La localité de Kamanyola, dans le territoire de Walungu au Sud-Kivu, est confrontée à une montée des tensions entre agriculteurs et éleveurs après la destruction de plusieurs champs cultivés. Les acteurs locaux appellent à une médiation rapide afin d’éviter une détérioration de la situation et de préserver la coexistence pacifique entre les communautés.
Un climat de méfiance s’est installé ces derniers jours à Kamanyola, dans le territoire de Walungu, après des incidents impliquant des agriculteurs et des éleveurs. À l’origine de cette nouvelle tension, la destruction de plusieurs champs de maïs et de manioc par des troupeaux de vaches, selon les témoignages recueillis auprès des habitants de la zone.
Les agriculteurs concernés affirment avoir subi d’importantes pertes. Ils accusent certains éleveurs de ne pas contrôler suffisamment leurs troupeaux, permettant ainsi aux animaux de pénétrer dans les espaces cultivés et de détruire des plantations qui constituent souvent la principale source de revenus des familles rurales.

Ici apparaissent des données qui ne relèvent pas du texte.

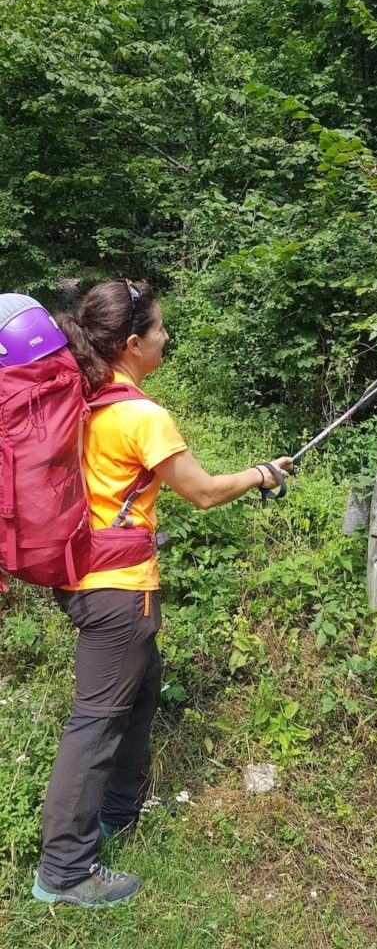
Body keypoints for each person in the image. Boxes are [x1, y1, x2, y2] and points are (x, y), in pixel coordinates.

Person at [32, 278, 292, 908]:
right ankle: (64, 871)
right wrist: (262, 473)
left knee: (140, 693)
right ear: (131, 344)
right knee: (95, 723)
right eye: (159, 330)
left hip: (84, 577)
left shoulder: (83, 402)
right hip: (119, 593)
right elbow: (201, 492)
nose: (166, 337)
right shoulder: (142, 415)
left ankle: (118, 812)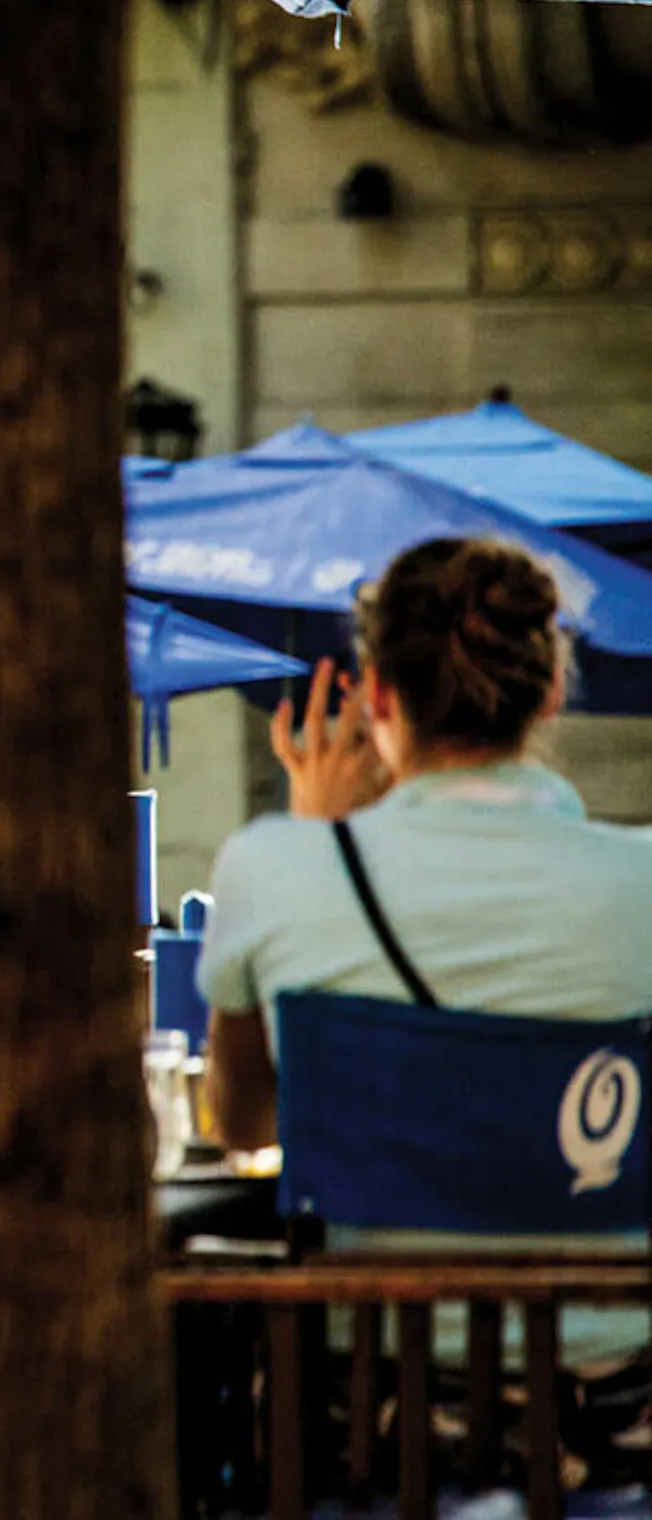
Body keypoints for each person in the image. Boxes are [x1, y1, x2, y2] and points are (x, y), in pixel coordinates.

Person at [198, 536, 652, 1425]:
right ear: (553, 690)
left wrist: (313, 837)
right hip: (612, 1412)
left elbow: (245, 1123)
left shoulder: (271, 867)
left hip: (368, 1421)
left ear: (375, 698)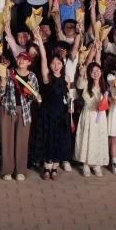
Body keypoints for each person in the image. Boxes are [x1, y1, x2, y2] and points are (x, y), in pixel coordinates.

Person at [31, 28, 72, 180]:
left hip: (61, 113)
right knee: (47, 137)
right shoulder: (47, 77)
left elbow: (67, 96)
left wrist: (70, 106)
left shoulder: (66, 79)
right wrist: (39, 40)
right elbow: (43, 57)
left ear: (62, 64)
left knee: (58, 138)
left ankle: (55, 165)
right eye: (53, 63)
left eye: (58, 63)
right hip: (47, 112)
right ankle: (47, 166)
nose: (56, 65)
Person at [0, 50, 39, 181]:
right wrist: (2, 81)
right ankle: (7, 170)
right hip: (7, 109)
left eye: (24, 59)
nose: (21, 61)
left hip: (24, 111)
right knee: (7, 141)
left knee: (22, 141)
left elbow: (34, 97)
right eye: (19, 59)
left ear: (29, 62)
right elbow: (0, 93)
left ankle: (20, 170)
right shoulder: (9, 72)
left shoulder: (32, 77)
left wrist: (30, 92)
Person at [75, 60, 109, 177]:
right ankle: (85, 164)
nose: (96, 73)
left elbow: (108, 100)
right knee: (87, 138)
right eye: (93, 71)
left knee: (98, 138)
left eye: (98, 70)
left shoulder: (104, 85)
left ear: (101, 72)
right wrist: (81, 75)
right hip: (89, 114)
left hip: (100, 116)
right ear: (89, 73)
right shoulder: (85, 83)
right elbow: (79, 85)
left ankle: (96, 164)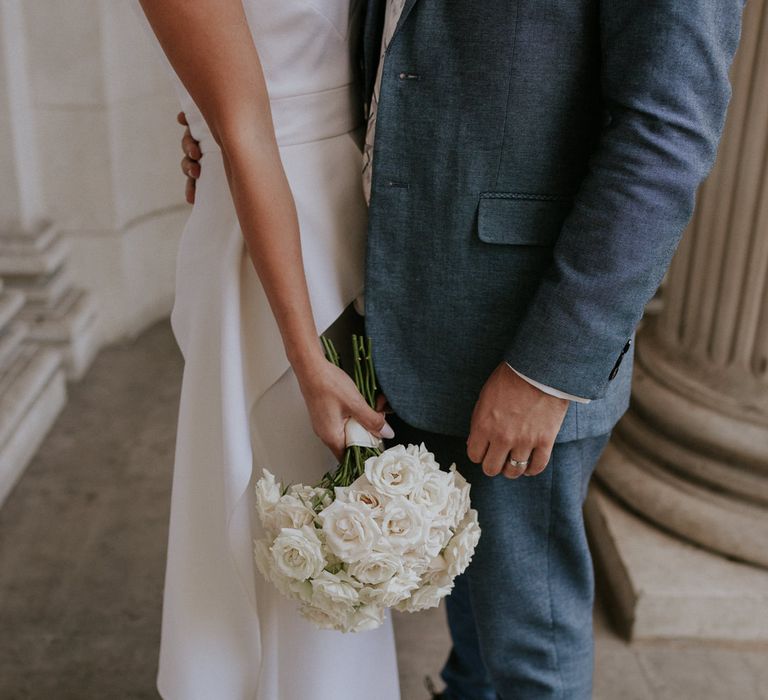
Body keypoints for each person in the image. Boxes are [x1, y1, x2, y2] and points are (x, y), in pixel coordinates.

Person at [179, 0, 748, 698]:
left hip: (524, 326)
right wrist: (226, 123)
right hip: (397, 292)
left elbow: (669, 133)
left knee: (529, 646)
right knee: (469, 607)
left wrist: (546, 370)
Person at [131, 1, 402, 698]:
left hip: (357, 208)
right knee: (295, 521)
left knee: (349, 522)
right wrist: (310, 359)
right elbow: (245, 129)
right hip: (276, 250)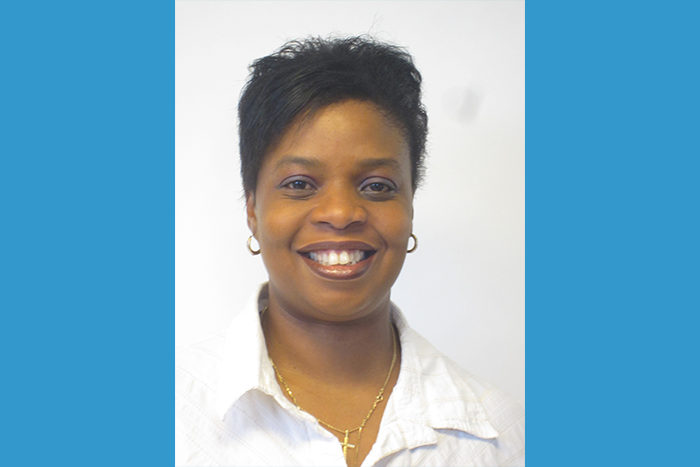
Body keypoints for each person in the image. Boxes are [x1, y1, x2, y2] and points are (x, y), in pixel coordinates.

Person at [175, 36, 525, 467]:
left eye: (377, 186)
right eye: (300, 184)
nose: (341, 214)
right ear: (253, 210)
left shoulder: (503, 437)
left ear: (409, 208)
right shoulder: (176, 410)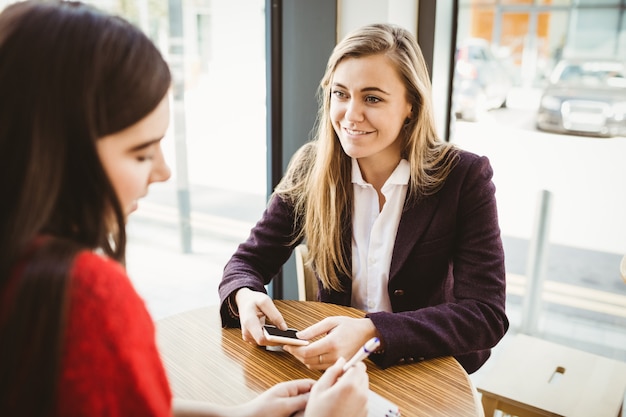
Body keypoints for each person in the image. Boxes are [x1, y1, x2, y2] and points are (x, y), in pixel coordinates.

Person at [0, 2, 368, 417]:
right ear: (49, 154)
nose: (163, 172)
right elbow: (249, 259)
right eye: (140, 154)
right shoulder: (84, 296)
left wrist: (235, 415)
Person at [219, 22, 509, 374]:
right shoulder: (313, 168)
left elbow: (485, 314)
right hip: (335, 367)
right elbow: (247, 262)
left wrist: (374, 332)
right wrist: (245, 295)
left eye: (372, 98)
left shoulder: (464, 177)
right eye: (340, 94)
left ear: (411, 107)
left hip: (429, 369)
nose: (351, 115)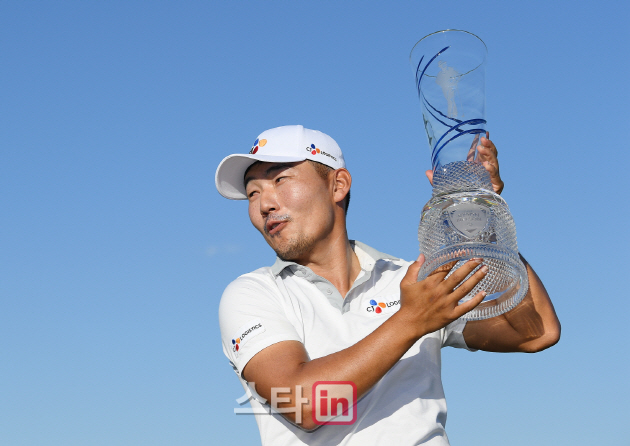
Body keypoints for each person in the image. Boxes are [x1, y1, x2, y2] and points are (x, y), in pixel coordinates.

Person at [215, 125, 560, 445]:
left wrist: (482, 210)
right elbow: (303, 404)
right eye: (253, 193)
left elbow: (536, 331)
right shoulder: (252, 293)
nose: (264, 204)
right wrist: (411, 321)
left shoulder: (410, 279)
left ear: (338, 185)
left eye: (281, 180)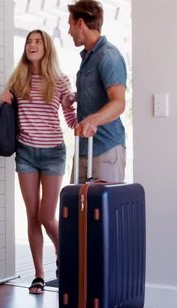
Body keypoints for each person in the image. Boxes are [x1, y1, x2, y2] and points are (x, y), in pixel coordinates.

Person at [0, 29, 77, 294]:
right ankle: (39, 275)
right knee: (32, 216)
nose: (32, 45)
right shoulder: (17, 79)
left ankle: (62, 251)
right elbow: (7, 113)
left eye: (37, 42)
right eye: (29, 42)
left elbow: (70, 121)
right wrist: (4, 101)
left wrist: (82, 112)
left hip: (54, 152)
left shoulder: (60, 80)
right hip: (26, 154)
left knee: (47, 216)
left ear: (47, 48)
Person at [66, 0, 128, 183]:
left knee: (103, 210)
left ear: (80, 23)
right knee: (76, 209)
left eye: (70, 25)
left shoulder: (108, 56)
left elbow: (118, 102)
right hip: (83, 148)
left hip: (105, 149)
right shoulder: (88, 57)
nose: (69, 31)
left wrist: (93, 119)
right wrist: (76, 97)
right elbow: (97, 91)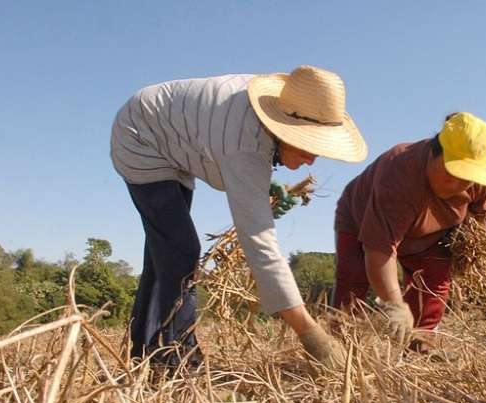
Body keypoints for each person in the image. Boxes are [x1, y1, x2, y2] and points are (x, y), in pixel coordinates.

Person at [110, 65, 368, 369]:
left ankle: (147, 355)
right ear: (283, 126)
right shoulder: (243, 143)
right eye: (308, 145)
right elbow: (260, 244)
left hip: (171, 133)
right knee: (180, 251)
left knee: (164, 254)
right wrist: (311, 334)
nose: (312, 158)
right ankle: (179, 361)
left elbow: (240, 154)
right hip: (141, 136)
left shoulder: (274, 111)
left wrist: (262, 183)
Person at [332, 112, 486, 346]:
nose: (459, 185)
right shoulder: (399, 172)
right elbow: (380, 250)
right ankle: (341, 345)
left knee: (434, 282)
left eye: (467, 178)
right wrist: (395, 305)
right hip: (360, 220)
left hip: (429, 233)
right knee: (353, 278)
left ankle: (420, 344)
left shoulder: (480, 182)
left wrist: (467, 243)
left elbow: (481, 214)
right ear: (433, 152)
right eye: (452, 173)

Pour plusieurs cultivateurs, ces dégâts surviennent à un moment crucial de la saison agricole et risquent d’avoir des conséquences directes sur les récoltes ainsi que sur la sécurité alimentaire des ménages concernés.
De leur côté, les éleveurs reconnaissent l’existence des tensions mais appellent à la retenue. Ils plaident en faveur du dialogue et d’une résolution pacifique du différend, estimant que les deux communautés ont intérêt à préserver leurs relations dans une région où agriculture et élevage constituent les piliers de l’économie locale.
Cette situation rappelle les conflits récurrents qui opposent parfois agriculteurs et éleveurs dans plusieurs provinces de la République démocratique du Congo. La compétition pour l’accès à la terre, les problèmes de délimitation des espaces de pâturage et l’absence de mécanismes efficaces de règlement des différends figurent souvent parmi les principales causes de ces tensions.
À Kamanyola, plusieurs leaders communautaires et acteurs de la société civile se mobilisent déjà pour encourager une solution négociée. Ils estiment qu’une médiation rapide pourrait permettre d’éviter des affrontements et de restaurer la confiance entre les parties.
Face à l’inquiétude grandissante, les habitants appellent également les autorités locales à s’impliquer davantage dans la prévention de ce type de conflit. Selon eux, un encadrement plus strict des activités pastorales et une meilleure organisation de l’utilisation des terres pourraient contribuer à réduire les incidents similaires à l’avenir.
Alors que la situation demeure tendue, la priorité reste désormais d’éviter toute escalade. Dans une région où les communautés entretiennent depuis longtemps des relations économiques et sociales étroites, plusieurs observateurs estiment que le dialogue demeure la meilleure voie pour préserver la paix et garantir la poursuite des activités agricoles et pastorales essentielles à la vie locale.